Dreams that echo somehow atomically through me.  Whispers of stories that make up my own.



“Geez, you churn them out,” I’ve been hearing a bit lately from those surprised by my output of scribblings in recent years. And yes, when you look at my novels in a bunch, it does seem I’ve made quite a lot of them – five so far and another due out later this year.

But I wince a bit each time I hear that word ‘churn’. Churning suggests I have some simple mechanism that neatly spins the stories out of me, and this couldn’t be further from the truth.

Each of my stories is driven from within me by love and a mad curiosity that sends me along vast uphill treks through uncharted wildernesses. Each journey through story and discovery is different, and not once have I returned to the real world unscathed or unchanged.

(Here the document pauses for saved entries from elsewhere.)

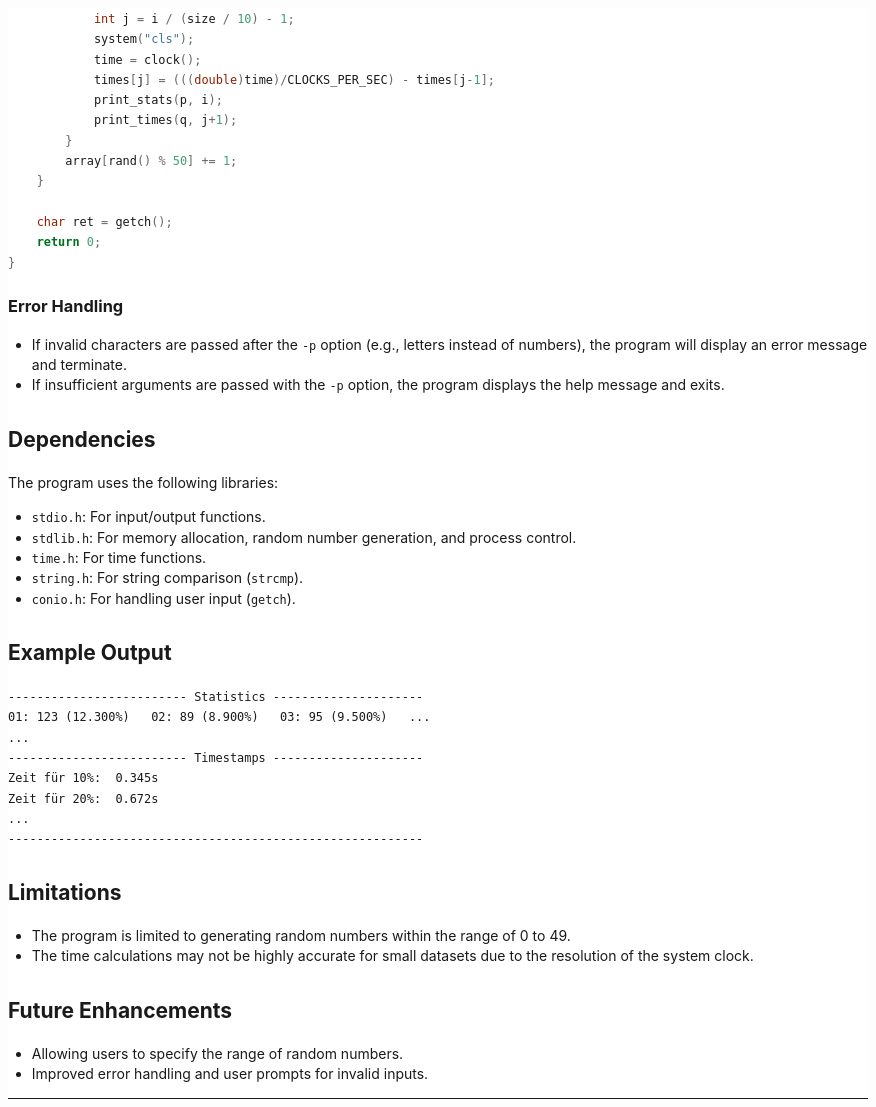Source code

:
 ```c
            int j = i / (size / 10) - 1;
            system("cls");
            time = clock();
            times[j] = (((double)time)/CLOCKS_PER_SEC) - times[j-1];
            print_stats(p, i);
            print_times(q, j+1);
        }
        array[rand() % 50] += 1;
    }

    char ret = getch();
    return 0;
}
```

### Error Handling
- If invalid characters are passed after the `-p` option (e.g., letters instead of numbers), the program will display an error message and terminate.
- If insufficient arguments are passed with the `-p` option, the program displays the help message and exits.

## Dependencies
The program uses the following libraries:
- `stdio.h`: For input/output functions.
- `stdlib.h`: For memory allocation, random number generation, and process control.
- `time.h`: For time functions.
- `string.h`: For string comparison (`strcmp`).
- `conio.h`: For handling user input (`getch`).

## Example Output

```text
------------------------- Statistics ---------------------
01: 123 (12.300%)   02: 89 (8.900%)   03: 95 (9.500%)   ...
...
------------------------- Timestamps ---------------------
Zeit für 10%:  0.345s
Zeit für 20%:  0.672s
...
----------------------------------------------------------
```

## Limitations
- The program is limited to generating random numbers within the range of 0 to 49.
- The time calculations may not be highly accurate for small datasets due to the resolution of the system clock.

## Future Enhancements
- Allowing users to specify the range of random numbers.
- Improved error handling and user prompts for invalid inputs.
---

Right now, I’m in the middle of editing Jewel Sea, that next one, and my gathering nerves at her impending September arrival are jangling against a new story that’s already pushed its way into my heart and taken up residence in my mind. This one is so pushy, and such an unexpected visitor, I woke up at five a.m. on Monday morning with a character literally talking to me.

That character is called Richard Ackerman, and he’s a doctor at Canberra Hospital in 1954. He’s also the youngest son of Daniel and Francine Ackerman, the heroes of my first novel, Black Diamonds. And he won’t leave me alone.

This pushy thing is the Snowy Mountains story I blogged about a few weeks ago – a sketch of a tale of secrets and spies I’d almost forgotten I’d written. Somehow – and I don’t know how – it’s insisted it must be written, as in right now.

Pushing aside my 1860s gold-rush novel waiting to be taken to a final draft and the other story I’d just begun on early twentieth-century circuses in Australia, I’m now deep in the Monaro high country skiing and plotting acts of espionage.

This little machine here doesn’t so much churn as send me at some giddying velocity through time, through dreams, through all I’ve learned and am yet to know.

Making me a little bit insane with weariness every day. And I wouldn’t want it any other way.